# Best "How to write..." youtube videos?



## Mike Fox (Nov 26, 2019)

I'm looking for some of the best "how to write..." videos on youtube, as in writing for specific genres (horror, epic, etc.), or really just anything that you can immediately apply to practice and actual composition, and not have to sit through a bunch of fluff to get to the goods. It has to pertain to orchestral music.

Any recommendations?


----------



## goalie composer (Nov 26, 2019)

Seems to be good for score study: https://www.youtube.com/channel/UCk_jzTmW2Fmfnm70c2kZHpQ/videos


----------



## Richard Wilkinson (Nov 26, 2019)

Score study, Mike verta videos and orchestrating the line courses. Some good stuff on YouTube from Alex Ball too


----------



## premjj (Nov 27, 2019)

Check Project Sam on YouTube.


----------



## ChrisSiuMusic (Nov 27, 2019)

Hey Mike, it's so funny you mention this, I just uploaded a video on how to write an orchestral ballad using AI's Nucleus. It may not be exactly what you're looking for, but I thought I'd leave it here anyway. Enjoy!


----------



## Will Blackburn (Dec 5, 2019)

Heavyocity have done a few


----------



## Mike Fox (Dec 6, 2019)

ChrisSiuMusic said:


> Hey Mike, it's so funny you mention this, I just uploaded a video on how to write an orchestral ballad using AI's Nucleus. It may not be exactly what you're looking for, but I thought I'd leave it here anyway. Enjoy!

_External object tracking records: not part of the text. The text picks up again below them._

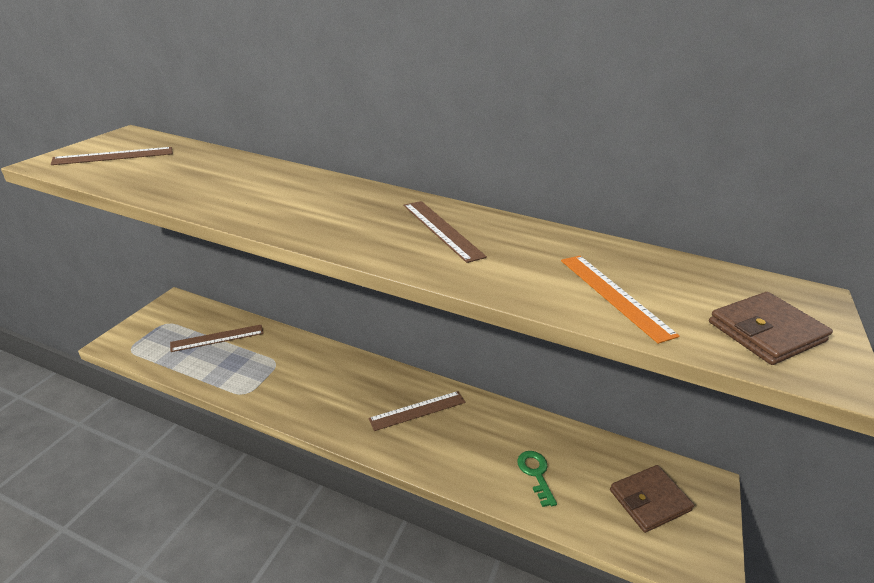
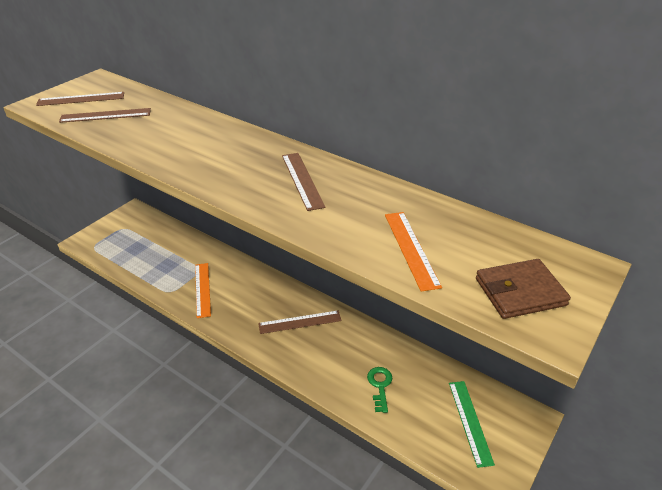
camera: 15 degrees right, 5 degrees up
(217, 338) = (159, 244): brown ruler -> brown ruler (105, 115)
(287, 386) = (202, 289): none -> orange ruler
(649, 500) = (470, 422): brown wallet -> green ruler

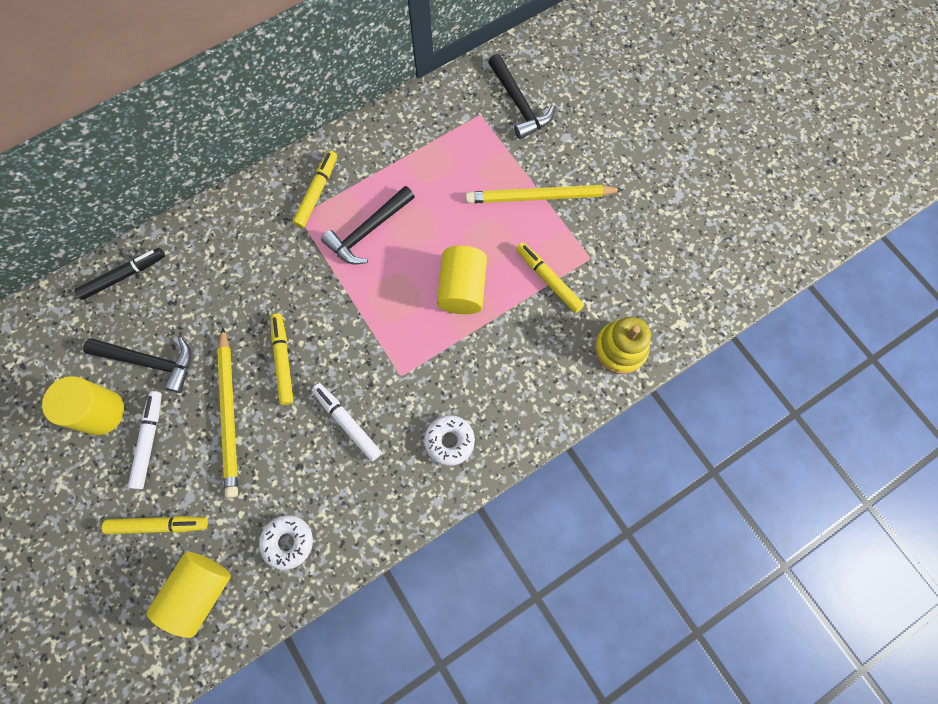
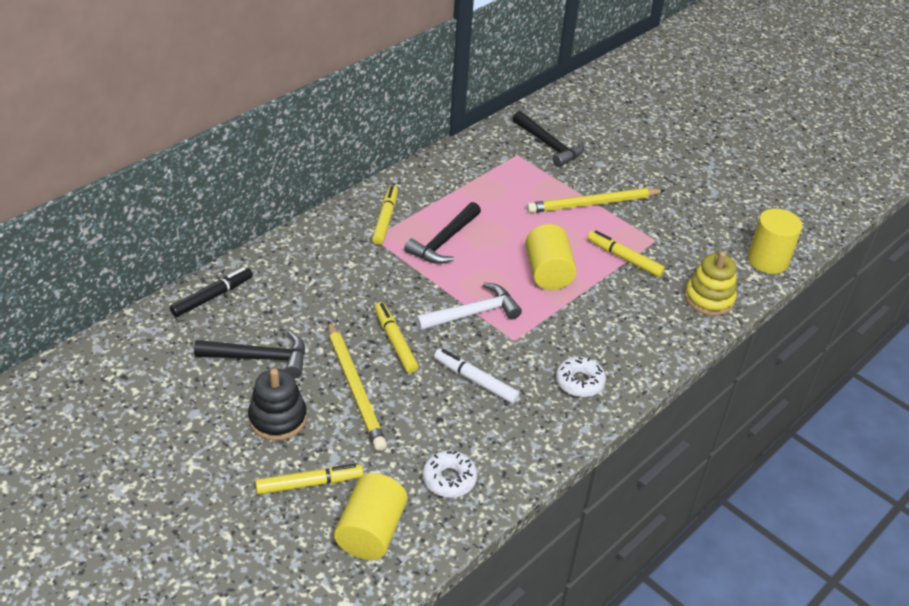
camera: 15 degrees left, 30 degrees down
(101, 412) = (220, 402): yellow cylinder -> yellow cylinder (767, 260)
(149, 441) = (278, 418): white marker -> black stacking toy
(369, 334) = (472, 313): none -> white hammer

I always love these videos, Chris!


----------



## ChrisSiuMusic (Dec 6, 2019)

Mike Fox said:


> I always love these videos, Chris!


Thanks Mike! Really appreciate it :D


----------



## handz (Dec 6, 2019)

goalie composer said:


> FilmScoreAnalysis
> 
> 
> My name is Brad Frey, and welcome to FilmScoreAnalysis! Here, you'll find full score reductions and analyses of popular film scores, and other film score rel...
> ...


Love his videos, great channel for sure.


----------



## premjj (Dec 7, 2019)

handz said:


> Love his videos, great channel for sure.



Thanks @goalie composer . Didn't know about this one.


----------



## GtrString (Dec 7, 2019)

I think ProjectSam’s scoring tutorials are great. Even if you don’t own any of their virtual instruments, there is a lot to extract from them about tracking, arranging and mixing.

Archive:
https://projectsam.com/tutorials/


----------



## GtrString (Dec 7, 2019)

Not free, but ThinkSpace’s composer blueprint training course ticks all the boxes here. However, it is video based and very reasonable for what it is, I think, so it deserves a mention in a thread like this imho.

There is also a ton of free ressources on their tube channel https://www.youtube.com/user/thinkspaceeducation/videos


----------